Given text:
○ ○ ○ ○ ○ ○ ○
White Haven wrote:Tribble wrote:If it's working, why upgrade it?
Because it's WINDOWS XP, are you new here? The OS went out of support always three years ago, and was already a security nightmare even before that. Exploits don't get patched. Modern browsers increasingly don't work on it. That's even more dire in business environments, where use of Internet Explorer is often mandated by short-sighted idiots in charge, leaving users to the tender security mercies of Internet Explorer 8. Guess what else doesn't get exploits patched anymore.
Tribble wrote:Is there anything particularly important on it?
Without getting too technical, it doesn't matter. Having one or more extremely vulnerable systems (as Windows XP
very much is so long after going out of support, and even before that) on your network allows a potential attacker to compromise the low-hanging fruit and then use that access to penetrate more secure systems. The concept is calling pivoting.
Tribble wrote:Do you need access to the internet?
Actually a good question. There are, in small businesses especially, legitimate reasons to be shackled with ancient operating systems, largely when industrial hardware control systems or wildly-overpriced proprietary software is concerned. These are still
bad reasons, because they mean that nobody ever bothered budgeting for replacements out of the past decades of profits, but they're still reasons that IT staff have to live with. These reasons go up in smoke, however, if the system can't do its job as a standalone computer.
Does the system require internet access to perform whatever legacy task it's still performing? If yes, replacement is mandatory. If not, get it offline sooner rather than later, and then start budgeting.
○ ○ ○ ○ ○ ○ ○
(Stored data entries)
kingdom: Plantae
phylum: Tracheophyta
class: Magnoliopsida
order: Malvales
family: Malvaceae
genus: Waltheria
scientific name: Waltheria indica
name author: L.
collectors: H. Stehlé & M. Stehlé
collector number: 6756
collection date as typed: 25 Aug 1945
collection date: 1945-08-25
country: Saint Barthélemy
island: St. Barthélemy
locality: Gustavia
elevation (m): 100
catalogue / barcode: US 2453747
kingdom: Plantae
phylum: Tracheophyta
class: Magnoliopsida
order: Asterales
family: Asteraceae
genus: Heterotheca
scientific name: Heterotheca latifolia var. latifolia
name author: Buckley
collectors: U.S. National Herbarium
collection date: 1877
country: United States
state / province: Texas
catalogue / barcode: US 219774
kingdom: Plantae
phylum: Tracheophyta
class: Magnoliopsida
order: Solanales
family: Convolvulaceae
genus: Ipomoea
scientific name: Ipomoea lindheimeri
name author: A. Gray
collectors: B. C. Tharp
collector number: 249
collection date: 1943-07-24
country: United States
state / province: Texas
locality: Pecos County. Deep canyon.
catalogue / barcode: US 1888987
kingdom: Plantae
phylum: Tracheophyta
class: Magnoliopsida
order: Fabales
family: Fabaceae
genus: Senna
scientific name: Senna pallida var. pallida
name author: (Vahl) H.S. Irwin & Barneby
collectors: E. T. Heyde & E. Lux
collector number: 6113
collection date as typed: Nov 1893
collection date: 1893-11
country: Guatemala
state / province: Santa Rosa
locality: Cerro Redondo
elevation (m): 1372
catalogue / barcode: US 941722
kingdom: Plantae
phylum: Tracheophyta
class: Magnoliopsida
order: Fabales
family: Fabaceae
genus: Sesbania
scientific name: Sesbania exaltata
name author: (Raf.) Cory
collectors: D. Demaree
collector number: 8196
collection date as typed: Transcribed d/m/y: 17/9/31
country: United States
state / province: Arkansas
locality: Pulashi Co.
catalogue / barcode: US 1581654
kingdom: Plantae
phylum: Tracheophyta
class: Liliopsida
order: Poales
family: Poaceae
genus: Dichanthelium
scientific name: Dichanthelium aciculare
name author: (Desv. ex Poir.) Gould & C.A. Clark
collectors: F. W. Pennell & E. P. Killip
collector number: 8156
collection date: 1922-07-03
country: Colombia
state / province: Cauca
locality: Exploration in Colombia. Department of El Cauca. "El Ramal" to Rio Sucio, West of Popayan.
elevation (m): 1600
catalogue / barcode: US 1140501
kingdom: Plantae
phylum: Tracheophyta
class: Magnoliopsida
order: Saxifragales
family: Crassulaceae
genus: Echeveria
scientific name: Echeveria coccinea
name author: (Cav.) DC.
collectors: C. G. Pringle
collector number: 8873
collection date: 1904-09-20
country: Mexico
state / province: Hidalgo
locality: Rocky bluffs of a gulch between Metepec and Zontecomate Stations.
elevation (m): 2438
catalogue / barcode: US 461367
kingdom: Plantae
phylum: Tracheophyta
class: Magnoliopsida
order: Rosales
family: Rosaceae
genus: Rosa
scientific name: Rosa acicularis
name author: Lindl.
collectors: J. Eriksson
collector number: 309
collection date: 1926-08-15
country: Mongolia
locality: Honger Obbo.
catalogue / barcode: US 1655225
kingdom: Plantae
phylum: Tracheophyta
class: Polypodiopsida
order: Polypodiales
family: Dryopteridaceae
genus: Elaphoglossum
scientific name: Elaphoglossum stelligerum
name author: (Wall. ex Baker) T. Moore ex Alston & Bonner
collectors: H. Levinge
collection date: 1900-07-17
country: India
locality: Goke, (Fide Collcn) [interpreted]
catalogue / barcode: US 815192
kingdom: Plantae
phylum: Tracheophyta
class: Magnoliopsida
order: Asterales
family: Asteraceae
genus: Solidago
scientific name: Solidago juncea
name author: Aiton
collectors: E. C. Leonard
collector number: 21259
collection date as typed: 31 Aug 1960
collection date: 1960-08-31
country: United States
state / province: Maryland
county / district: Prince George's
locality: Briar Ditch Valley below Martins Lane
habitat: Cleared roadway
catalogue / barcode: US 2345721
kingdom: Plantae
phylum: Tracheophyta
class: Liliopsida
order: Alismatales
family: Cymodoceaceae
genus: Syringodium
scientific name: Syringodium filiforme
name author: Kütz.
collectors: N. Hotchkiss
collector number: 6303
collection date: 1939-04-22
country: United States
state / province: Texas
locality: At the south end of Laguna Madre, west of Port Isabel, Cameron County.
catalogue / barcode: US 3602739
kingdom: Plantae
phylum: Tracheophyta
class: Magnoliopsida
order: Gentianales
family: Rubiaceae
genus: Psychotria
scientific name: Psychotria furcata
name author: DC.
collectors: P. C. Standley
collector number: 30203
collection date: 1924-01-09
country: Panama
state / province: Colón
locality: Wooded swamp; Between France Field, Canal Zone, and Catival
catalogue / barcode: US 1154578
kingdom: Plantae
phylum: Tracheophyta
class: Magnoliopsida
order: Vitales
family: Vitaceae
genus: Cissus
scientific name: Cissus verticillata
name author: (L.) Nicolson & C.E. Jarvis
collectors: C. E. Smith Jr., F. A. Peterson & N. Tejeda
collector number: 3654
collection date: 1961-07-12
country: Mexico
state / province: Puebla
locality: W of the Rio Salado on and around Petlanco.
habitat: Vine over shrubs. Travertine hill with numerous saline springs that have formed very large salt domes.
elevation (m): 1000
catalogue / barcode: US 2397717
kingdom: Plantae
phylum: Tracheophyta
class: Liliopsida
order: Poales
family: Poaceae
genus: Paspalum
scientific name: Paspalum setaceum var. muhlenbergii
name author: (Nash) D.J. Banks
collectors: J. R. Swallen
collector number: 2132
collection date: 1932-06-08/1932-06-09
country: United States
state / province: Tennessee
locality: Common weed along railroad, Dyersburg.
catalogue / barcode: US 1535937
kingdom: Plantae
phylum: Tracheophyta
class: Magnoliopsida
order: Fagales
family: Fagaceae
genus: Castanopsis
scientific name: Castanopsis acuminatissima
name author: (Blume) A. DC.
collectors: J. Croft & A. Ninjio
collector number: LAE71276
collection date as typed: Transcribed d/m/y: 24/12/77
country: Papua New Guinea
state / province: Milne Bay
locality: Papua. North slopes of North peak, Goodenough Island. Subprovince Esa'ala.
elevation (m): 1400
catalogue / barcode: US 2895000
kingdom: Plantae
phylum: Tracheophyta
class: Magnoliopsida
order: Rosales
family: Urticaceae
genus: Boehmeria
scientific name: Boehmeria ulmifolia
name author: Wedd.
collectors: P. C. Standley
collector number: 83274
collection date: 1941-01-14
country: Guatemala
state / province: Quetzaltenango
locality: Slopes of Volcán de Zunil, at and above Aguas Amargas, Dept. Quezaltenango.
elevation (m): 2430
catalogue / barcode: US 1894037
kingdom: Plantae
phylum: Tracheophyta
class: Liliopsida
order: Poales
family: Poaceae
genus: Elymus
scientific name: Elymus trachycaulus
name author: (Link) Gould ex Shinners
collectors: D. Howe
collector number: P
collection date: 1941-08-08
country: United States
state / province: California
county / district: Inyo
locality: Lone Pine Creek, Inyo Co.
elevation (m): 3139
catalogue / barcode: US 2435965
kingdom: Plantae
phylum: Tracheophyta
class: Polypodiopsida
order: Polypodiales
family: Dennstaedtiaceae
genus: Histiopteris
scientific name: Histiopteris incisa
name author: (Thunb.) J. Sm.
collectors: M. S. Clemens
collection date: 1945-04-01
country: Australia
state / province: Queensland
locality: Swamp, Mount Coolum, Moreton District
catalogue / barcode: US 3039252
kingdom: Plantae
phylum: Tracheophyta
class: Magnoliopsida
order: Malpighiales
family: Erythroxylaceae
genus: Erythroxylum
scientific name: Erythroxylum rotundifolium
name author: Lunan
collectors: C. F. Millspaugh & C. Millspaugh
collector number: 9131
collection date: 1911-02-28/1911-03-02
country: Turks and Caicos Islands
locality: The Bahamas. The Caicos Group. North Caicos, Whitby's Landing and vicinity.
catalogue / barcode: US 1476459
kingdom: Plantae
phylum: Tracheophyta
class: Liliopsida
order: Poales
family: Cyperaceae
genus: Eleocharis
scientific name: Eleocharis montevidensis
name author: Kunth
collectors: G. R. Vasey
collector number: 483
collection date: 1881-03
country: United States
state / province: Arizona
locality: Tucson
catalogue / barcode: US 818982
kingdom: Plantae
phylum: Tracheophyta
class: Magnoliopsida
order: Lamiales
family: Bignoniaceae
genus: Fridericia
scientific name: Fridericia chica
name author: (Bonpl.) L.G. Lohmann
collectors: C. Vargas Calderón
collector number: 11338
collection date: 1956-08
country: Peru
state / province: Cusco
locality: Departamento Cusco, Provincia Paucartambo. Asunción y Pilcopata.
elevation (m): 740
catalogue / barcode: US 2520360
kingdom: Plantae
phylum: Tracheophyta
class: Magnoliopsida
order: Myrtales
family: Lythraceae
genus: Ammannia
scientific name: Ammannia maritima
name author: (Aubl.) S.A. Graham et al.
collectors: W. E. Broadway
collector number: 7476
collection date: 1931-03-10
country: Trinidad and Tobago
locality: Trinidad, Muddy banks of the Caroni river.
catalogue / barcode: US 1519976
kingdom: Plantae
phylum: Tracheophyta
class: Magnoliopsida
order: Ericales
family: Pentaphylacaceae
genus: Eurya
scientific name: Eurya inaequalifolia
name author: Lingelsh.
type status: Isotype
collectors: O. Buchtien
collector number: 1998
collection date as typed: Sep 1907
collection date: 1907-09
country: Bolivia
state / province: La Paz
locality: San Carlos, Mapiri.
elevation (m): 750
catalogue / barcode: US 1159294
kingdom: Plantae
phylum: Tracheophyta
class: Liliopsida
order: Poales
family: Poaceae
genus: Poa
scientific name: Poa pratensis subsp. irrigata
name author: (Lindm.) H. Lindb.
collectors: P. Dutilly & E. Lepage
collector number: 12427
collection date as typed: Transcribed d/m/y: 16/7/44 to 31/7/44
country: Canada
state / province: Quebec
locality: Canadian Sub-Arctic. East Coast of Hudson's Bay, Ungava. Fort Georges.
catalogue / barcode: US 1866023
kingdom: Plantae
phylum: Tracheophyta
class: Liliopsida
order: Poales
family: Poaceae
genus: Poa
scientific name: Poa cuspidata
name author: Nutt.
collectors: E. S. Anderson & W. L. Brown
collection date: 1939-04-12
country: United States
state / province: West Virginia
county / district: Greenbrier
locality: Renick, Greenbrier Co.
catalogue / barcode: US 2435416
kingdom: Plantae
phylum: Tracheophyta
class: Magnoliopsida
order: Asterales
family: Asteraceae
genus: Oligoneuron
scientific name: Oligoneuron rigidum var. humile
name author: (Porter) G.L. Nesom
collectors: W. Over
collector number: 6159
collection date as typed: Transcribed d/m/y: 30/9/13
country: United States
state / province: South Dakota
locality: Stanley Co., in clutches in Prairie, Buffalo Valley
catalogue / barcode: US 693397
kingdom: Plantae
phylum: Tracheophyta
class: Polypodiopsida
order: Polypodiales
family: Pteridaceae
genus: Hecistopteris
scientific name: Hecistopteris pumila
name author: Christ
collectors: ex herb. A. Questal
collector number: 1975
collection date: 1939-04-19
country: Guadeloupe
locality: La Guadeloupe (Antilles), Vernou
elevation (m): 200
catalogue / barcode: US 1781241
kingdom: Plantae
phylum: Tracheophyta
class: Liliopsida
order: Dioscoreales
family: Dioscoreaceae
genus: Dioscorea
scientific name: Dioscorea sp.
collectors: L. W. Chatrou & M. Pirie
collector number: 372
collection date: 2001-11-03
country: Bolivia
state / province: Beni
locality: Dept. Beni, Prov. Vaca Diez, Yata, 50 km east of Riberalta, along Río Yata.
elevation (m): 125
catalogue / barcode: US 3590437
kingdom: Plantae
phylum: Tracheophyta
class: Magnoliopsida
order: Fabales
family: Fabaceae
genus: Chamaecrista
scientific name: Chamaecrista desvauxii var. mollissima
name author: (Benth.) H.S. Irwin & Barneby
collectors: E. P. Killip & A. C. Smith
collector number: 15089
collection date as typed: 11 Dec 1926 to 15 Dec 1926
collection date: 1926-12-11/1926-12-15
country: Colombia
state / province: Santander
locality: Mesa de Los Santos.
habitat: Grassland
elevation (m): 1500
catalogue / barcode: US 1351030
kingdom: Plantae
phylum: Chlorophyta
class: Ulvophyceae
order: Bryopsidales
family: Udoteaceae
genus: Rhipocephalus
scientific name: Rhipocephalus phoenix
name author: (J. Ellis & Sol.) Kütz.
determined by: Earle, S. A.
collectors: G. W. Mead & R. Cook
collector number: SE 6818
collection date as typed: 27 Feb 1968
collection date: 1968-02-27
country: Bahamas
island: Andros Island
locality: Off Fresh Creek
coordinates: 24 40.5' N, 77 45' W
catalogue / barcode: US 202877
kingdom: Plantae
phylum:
○ ○ ○ ○ ○ ○ ○
Prompt: Reproduce the whole Windows XP thread word for word, from start to end. Work only from the Windows XP thread and leave the lines aside.

Exercise output:
White Haven wrote:Tribble wrote:If it's working, why upgrade it?
Because it's WINDOWS XP, are you new here? The OS went out of support always three years ago, and was already a security nightmare even before that. Exploits don't get patched. Modern browsers increasingly don't work on it. That's even more dire in business environments, where use of Internet Explorer is often mandated by short-sighted idiots in charge, leaving users to the tender security mercies of Internet Explorer 8. Guess what else doesn't get exploits patched anymore.
Tribble wrote:Is there anything particularly important on it?
Without getting too technical, it doesn't matter. Having one or more extremely vulnerable systems (as Windows XP
very much is so long after going out of support, and even before that) on your network allows a potential attacker to compromise the low-hanging fruit and then use that access to penetrate more secure systems. The concept is calling pivoting.
Tribble wrote:Do you need access to the internet?
Actually a good question. There are, in small businesses especially, legitimate reasons to be shackled with ancient operating systems, largely when industrial hardware control systems or wildly-overpriced proprietary software is concerned. These are still
bad reasons, because they mean that nobody ever bothered budgeting for replacements out of the past decades of profits, but they're still reasons that IT staff have to live with. These reasons go up in smoke, however, if the system can't do its job as a standalone computer.
Does the system require internet access to perform whatever legacy task it's still performing? If yes, replacement is mandatory. If not, get it offline sooner rather than later, and then start budgeting.